Tesla Modelem 3 dokonała przełomu. Pierwszy raz w historii europejskiego rynku samochodowego roczny popyt na auto elektryczne przekroczył próg 90 tys. sztuk. W 2019 r. Tesla sprzedała bowiem na naszym kontynencie 94,5 tys. egzemplarzy Modelu 3. To ponad dwa razy więcej niż w 2018 r. wyniósł wolumen Nissana Leafa, najchętniej kupowanego wtedy samochodu elektrycznego w Europie. 94,5 tys. sztuk Modelu 3 to także prawie dziewięć razy więcej niż łączna sprzedaż wszystkich aut zasilanych wyłącznie prądem na naszym kontynencie w 2011 r. (dane: JATO Dynamics).

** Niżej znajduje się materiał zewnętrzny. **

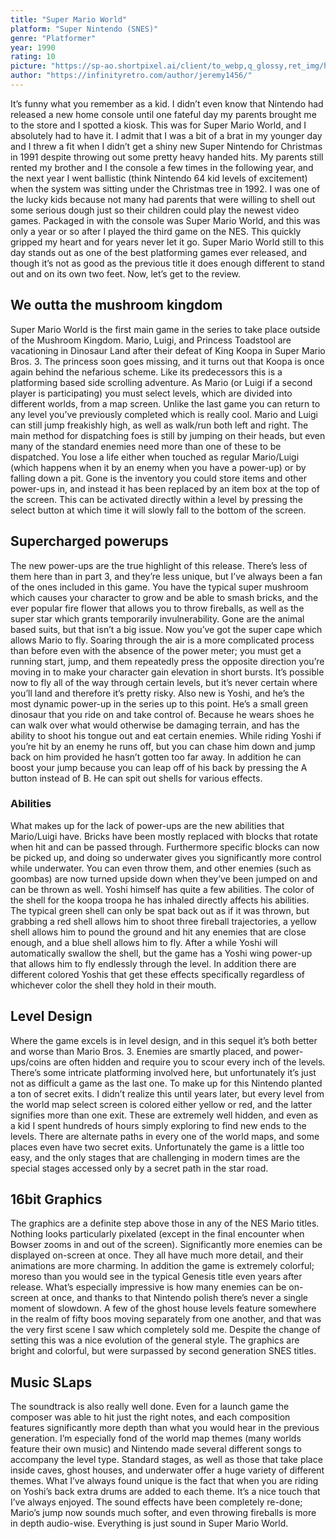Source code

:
 ```yaml
---
title: "Super Mario World"
platform: "Super Nintendo (SNES)"
genre: "Platformer"
year: 1990
rating: 10
picture: "https://sp-ao.shortpixel.ai/client/to_webp,q_glossy,ret_img/https://infinityretro.com/wp-content/uploads/2014/07/Super-Mario-World-Cover.jpg"
author: "https://infinityretro.com/author/jeremy1456/"
---
```


It’s funny what you remember as a kid. I didn’t even know that Nintendo had released a new home console until one fateful day my parents brought me to the store and I spotted a kiosk. This was for Super Mario World, and I absolutely had to have it. I admit that I was a bit of a brat in my younger day and I threw a fit when I didn’t get a shiny new Super Nintendo for Christmas in 1991 despite throwing out some pretty heavy handed hits. My parents still rented my brother and I the console a few times in the following year, and the next year I went ballistic (think Nintendo 64 kid levels of excitement) when the system was sitting under the Christmas tree in 1992. I was one of the lucky kids because not many had parents that were willing to shell out some serious dough just so their children could play the newest video games. Packaged in with the console was Super Mario World, and this was only a year or so after I played the third game on the NES. This quickly gripped my heart and for years never let it go. Super Mario World still to this day stands out as one of the best platforming games ever released, and though it’s not as good as the previous title it does enough different to stand out and on its own two feet. Now, let’s get to the review.

## We outta the mushroom kingdom
Super Mario World is the first main game in the series to take place outside of the Mushroom Kingdom. Mario, Luigi, and Princess Toadstool are vacationing in Dinosaur Land after their defeat of King Koopa in Super Mario Bros. 3. The princess soon goes missing, and it turns out that Koopa is once again behind the nefarious scheme. Like its predecessors this is a platforming based side scrolling adventure. As Mario (or Luigi if a second player is participating) you must select levels, which are divided into different worlds, from a map screen. Unlike the last game you can return to any level you’ve previously completed which is really cool. Mario and Luigi can still jump freakishly high, as well as walk/run both left and right. The main method for dispatching foes is still by jumping on their heads, but even many of the standard enemies need more than one of these to be dispatched. You lose a life either when touched as regular Mario/Luigi (which happens when it by an enemy when you have a power-up) or by falling down a pit. Gone is the inventory you could store items and other power-ups in, and instead it has been replaced by an item box at the top of the screen. This can be activated directly within a level by pressing the select button at which time it will slowly fall to the bottom of the screen.

## Supercharged powerups
The new power-ups are the true highlight of this release. There’s less of them here than in part 3, and they’re less unique, but I’ve always been a fan of the ones included in this game. You have the typical super mushroom which causes your character to grow and be able to smash bricks, and the ever popular fire flower that allows you to throw fireballs, as well as the super star which grants temporarily invulnerability. Gone are the animal based suits, but that isn’t a big issue. Now you’ve got the super cape which allows Mario to fly. Soaring through the air is a more complicated process than before even with the absence of the power meter; you must get a running start, jump, and them repeatedly press the opposite direction you’re moving in to make your character gain elevation in short bursts. It’s possible now to fly all of the way through certain levels, but it’s never certain where you’ll land and therefore it’s pretty risky. Also new is Yoshi, and he’s the most dynamic power-up in the series up to this point. He’s a small green dinosaur that you ride on and take control of. Because he wears shoes he can walk over what would otherwise be damaging terrain, and has the ability to shoot his tongue out and eat certain enemies. While riding Yoshi if you’re hit by an enemy he runs off, but you can chase him down and jump back on him provided he hasn’t gotten too far away. In addition he can boost your jump because you can leap off of his back by pressing the A button instead of B. He can spit out shells for various effects.
### Abilities
What makes up for the lack of power-ups are the new abilities that Mario/Luigi have. Bricks have been mostly replaced with blocks that rotate when hit and can be passed through. Furthermore specific blocks can now be picked up, and doing so underwater gives you significantly more control while underwater. You can even throw them, and other enemies (such as goombas) are now turned upside down when they’ve been jumped on and can be thrown as well. Yoshi himself has quite a few abilities. The color of the shell for the koopa troopa he has inhaled directly affects his abilities. The typical green shell can only be spat back out as if it was thrown, but grabbing a red shell allows him to shoot three fireball trajectories, a yellow shell allows him to pound the ground and hit any enemies that are close enough, and a blue shell allows him to fly. After a while Yoshi will automatically swallow the shell, but the game has a Yoshi wing power-up that allows him to fly endlessly through the level. In addition there are different colored Yoshis that get these effects specifically regardless of whichever color the shell they hold in their mouth.

## Level Design
Where the game excels is in level design, and in this sequel it’s both better and worse than Mario Bros. 3. Enemies are smartly placed, and power-ups/coins are often hidden and require you to scour every inch of the levels. There’s some intricate platforming involved here, but unfortunately it’s just not as difficult a game as the last one. To make up for this Nintendo planted a ton of secret exits. I didn’t realize this until years later, but every level from the world map select screen is colored either yellow or red, and the latter signifies more than one exit. These are extremely well hidden, and even as a kid I spent hundreds of hours simply exploring to find new ends to the levels. There are alternate paths in every one of the world maps, and some places even have two secret exits. Unfortunately the game is a little too easy, and the only stages that are challenging in modern times are the special stages accessed only by a secret path in the star road.

## 16bit Graphics
The graphics are a definite step above those in any of the NES Mario titles. Nothing looks particularly pixelated (except in the final encounter when Bowser zooms in and out of the screen). Significantly more enemies can be displayed on-screen at once. They all have much more detail, and their animations are more charming. In addition the game is extremely colorful; moreso than you would see in the typical Genesis title even years after release. What’s especially impressive is how many enemies can be on-screen at once, and thanks to that Nintendo polish there’s never a single moment of slowdown. A few of the ghost house levels feature somewhere in the realm of fifty boos moving separately from one another, and that was the very first scene I saw which completely sold me. Despite the change of setting this was a nice evolution of the general style. The graphics are bright and colorful, but were surpassed by second generation SNES titles.

## Music SLaps
The soundtrack is also really well done. Even for a launch game the composer was able to hit just the right notes, and each composition features significantly more depth than what you would hear in the previous generation. I’m especially fond of the world map themes (many worlds feature their own music) and Nintendo made several different songs to accompany the level type. Standard stages, as well as those that take place inside caves, ghost houses, and underwater offer a huge variety of different themes. What I’ve always found unique is the fact that when you are riding on Yoshi’s back extra drums are added to each theme. It’s a nice touch that I’ve always enjoyed. The sound effects have been completely re-done; Mario’s jump now sounds much softer, and even throwing fireballs is more in depth audio-wise. Everything is just sound in Super Mario World.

Jeśli Tesla zdecydowałaby się na kompaktowy samochód, to – znając europejskie gusta – cieszyłby się on jeszcze większym powodzeniem niż plasujący się segment wyżej Model 3.
Jak kompaktowa nowość mogłaby wyglądać? Jak Tesla. Auta tej firmy mają na tyle wyrazisty i rozpoznawalny design, że stał się on niemal znakiem firmowym, więc nie ma po co go za bardzo zmieniać. Kompaktowa Tesla miałaby więc opływowe kształty z łagodnie nachyloną tylną szybą. Możliwe, że klamki bocznych drzwi chowałyby się w karoserii.
Wymiary kompaktowego samochodu szacujemy na 440 cm długości, 187 cm szerokości i 143 cm wysokości. Auto bazowałoby na skróconej platformie Modelu 3, a strukturę nośną wykonano by ze stali i aluminium. W gamie mogą się znaleźć obręcze kół w rozmiarach 18 i 19 cali.
Deska rozdzielcza byłaby minimalistyczna, a jej centralne miejsce zajmowałby ogromny wyświetlacz, który mógłby mieć 15 cali przekątnej.
W gamie znalazłyby się wersje z jednym i dwoma silnikami elektrycznymi. Jednosilnikowe miałaby tylny napęd, dwusilnikowe napęd na cztery koła. Topowa odmiana przyspieszałaby od 0 do 100 km/h w około 3,5 s.
Zasięg najbardziej wydajnej wersji mógłby wynieść niemal 600 km (wg normy WLTP).
Kompaktowa Tesla może się pojawić w 2023 r.